TROWULAN, Jawa Pos Radar Mojokerto – Tanggal 1 Muharam alias 1 Sura biasanya syarat akan perayaan maupun ritual keagamaan. Namun, penanggalan yang bertepatan dengan pemberlakuan pembatasan kegiatan masyarakat (PPKM) yang berjilid-jilid itu disinyalir membuat sejumlah situs atau wisata religi atau bersejarah sepi.
Artinya, kondisi saat ini berbanding terbalik dengan tahu-tahun sebelumnya. Salah satunya tampak di Petilasan Siti Inggil, di Dusun Kedung Wulan, Desa Bejijong, Kecamatan Trowulan. Juru Kunci Petilasan Siti Inggil Moh. As’ad mengatakan, petilasan Raja Majapahit Raden Wijaya itu saat suraan kemarin kondisi sepi. Bahkan, jumlah peziarahnya anjlok lebih dari 50 persen dibandingkan tahun-tahun lalu.
Sebab, peziarah yang memanjatkan doa sejak Senin (9/8) malam hingga kemarin petang hanya sekitar 100 orang. ”Itu sudah termasuk pengunjung yang nginap di petilasan sejak Senin malam (9/8),” ujarnya kemarin. Pantauan Jawa Pos Radar Mojokerto, tampak hanya beberapa peziarah yang tengah berdoa di kompleks petilasan Raja Majapahit itu.
Sehingga, salah satu destinasi wisata religi di Bumi Majapahit itu tampak sepi. As’ad mengatakan, jumlah peziarah pada suraan kali ini tak seberapa jika dibandingkan dengan suraan sebelumnya. ”Kalau sebelum PPKM yang bisa dua kali lipatnya ini. Malahan, sebelum pandemi (2018) itu sampai lebih dari 300 orang. Parikiran sampai membeludak ke jalan. Bahkan, saking penuhnya sampai ada yang ndak isi buku tamu,” ungkapnya.
Sepinya pengunjung saat suraan itu disinyalir akibat diberlakukannya PPKM yang tak kunjung usai. Sehingga, peziarah dari luar daerah yang hendak menuju salah satu petilasan Raja Majapahit itu mengurungkan niatnya.
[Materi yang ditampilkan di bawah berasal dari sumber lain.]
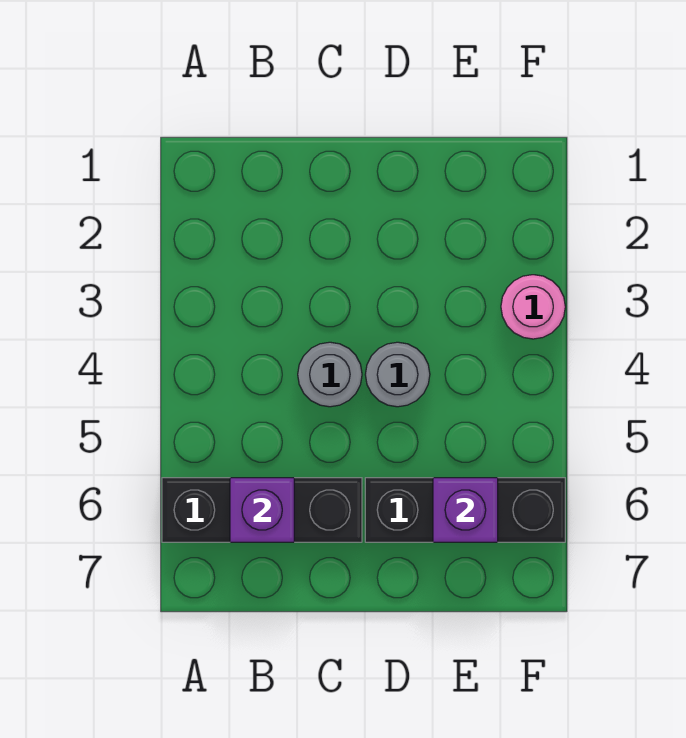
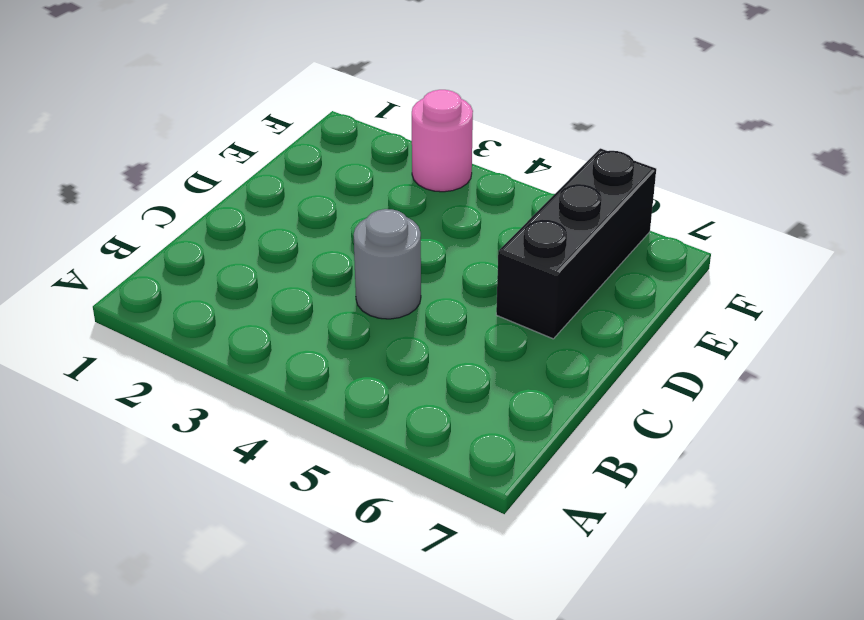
none -> black 1x3 brick [162,478,362,542]
none -> grey 1x1 round brick [365,342,430,407]

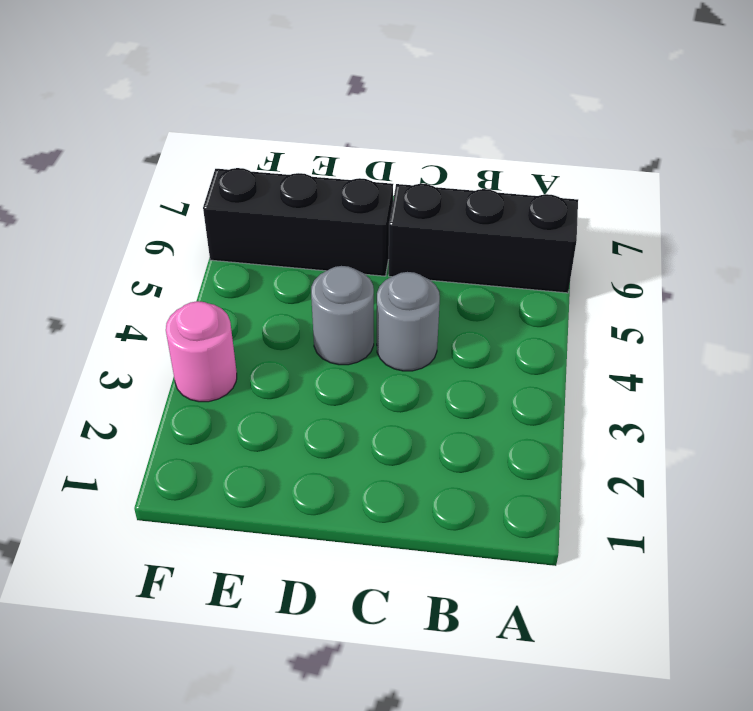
none -> purple 1x1 brick [230,478,294,542]
none -> purple 1x1 brick [433,478,498,542]

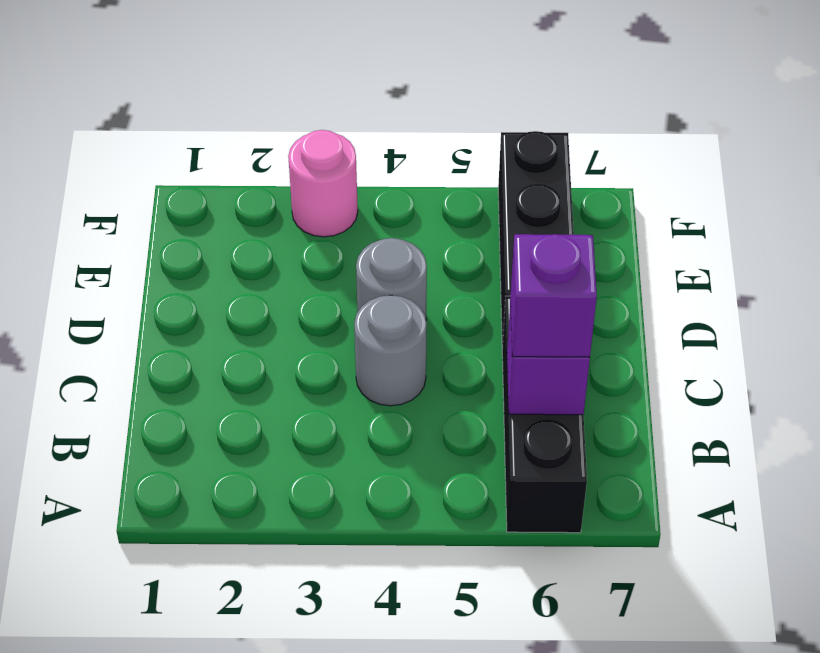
purple 1x1 brick [511,234,597,357] -> purple 1x1 brick moved to [433,478,498,542]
Tak lain karena kian diperketatnya protokol kesehatan (prokes) di hampir semua sektor.
”Bisa jadi karena sedang PPKM ini. Kan di sini juga dipantau terus sama petugas dan diwanti-wanti supaya tidak menimbulkan kerumunan,” bebernya. Dia menambahkan, pengunjung petilasan pendiri Kerajaan Majapahit itu dari berbagai daerah. Mulai dari Mojokerto Raya hingga luar Jawa Timur sekalipun. Hanya saja, di sana mereka tak ada ritual lain selain memanjatkan doa untuk para leluhur saat suraan tiba.
”Ndak ada (peziarah) yang (melakukan ritual untuk benda) pusaka-pusakaan atau gimana gitu. Ya cuma uri-uri leluhur istilahanya,” tandas As’ad.Sementara itu, Heru salah satu peziarah asal Kecamatan Mojoagung, Kabupaten Jombang mengatakan, jumlah pengunjung Petilasan Siti Inggil saat suraan kali ini masih lebih baik ketimbang hari biasa. Hanya saja, suraan saat ini lebih sepi daripada sebelumnya. ”Ini masih mending daripada hari biasa, kalau hari biasa malah lebih sepi. Kalau dibandingkan sama suraan sebelumnya ya lebih sepi sekarang,” ujar pria yang hampir tiap minggu berkunjung ke Siti Inggil ini.